In my post about the misleading sex-ed programs being funded with our tax dollars, I didn't get into the misinformation about birth control. Andrew Sullivan has a link to what he calls "a mild and partial debunking" of Rep. Waxman's report.
The debunking consists of two main pieces of "proof" that abortion is harmful. One is a link to an article about the high rate of infertility among women in Russia. The other is a mention of a couple of studies which found that women who had abortions had a higher rate of depression and suicide attempts than women who gave birth.

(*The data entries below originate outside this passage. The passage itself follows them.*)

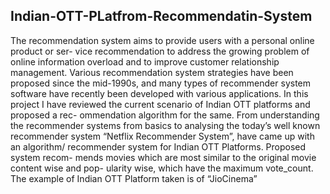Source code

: ## Indian-OTT-PLatfrom-Recommendatin-System
The recommendation system aims to provide users with a personal online product or ser-
vice recommendation to address the growing problem of online information overload and to improve
customer relationship management. Various recommendation system strategies have been proposed
since the mid-1990s, and many types of recommender system software have recently been developed
with various applications.
In this project I have reviewed the current scenario of Indian OTT platforms and proposed a rec-
ommendation algorithm for the same. From understanding the recommender systems from basics to
analysing the today’s well known recommender system “Netflix Recommender System”, have
came up with an algorithm/ recommender system for Indian OTT Platforms. Proposed system recom-
mends movies which are most similar to the original movie content wise and pop- ularity wise, which
have the maximum vote_count.
The example of Indian OTT Platform taken is of “JioCinema”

Read the first article, and you'll find that those women in Russia were victims of a Soviet-era policy to use abortions as birth control. I don't remember hearing great things about the Soviet medical system, either. Now that normal birth control methods are available and encouraged, the abortion rate is dropping.
The second point is harder for me argue, because I don't really know how to read and interpret medical studies (and not all the papers are available online.) But it seems to me that a woman who seeks an abortion because of health problems, or relationship troubles, or just generally feeling she's not ready to have a child, might already be somewhat depressed. To feel like you're ready for a child, you have to be in a good place in your life, no?
There's no evidence of causality here, and plenty of other explanations.
However, for those who are eager for evidence that abortion is bad bad bad, and this site seems to belong to one of them, these questions don't seem to come up.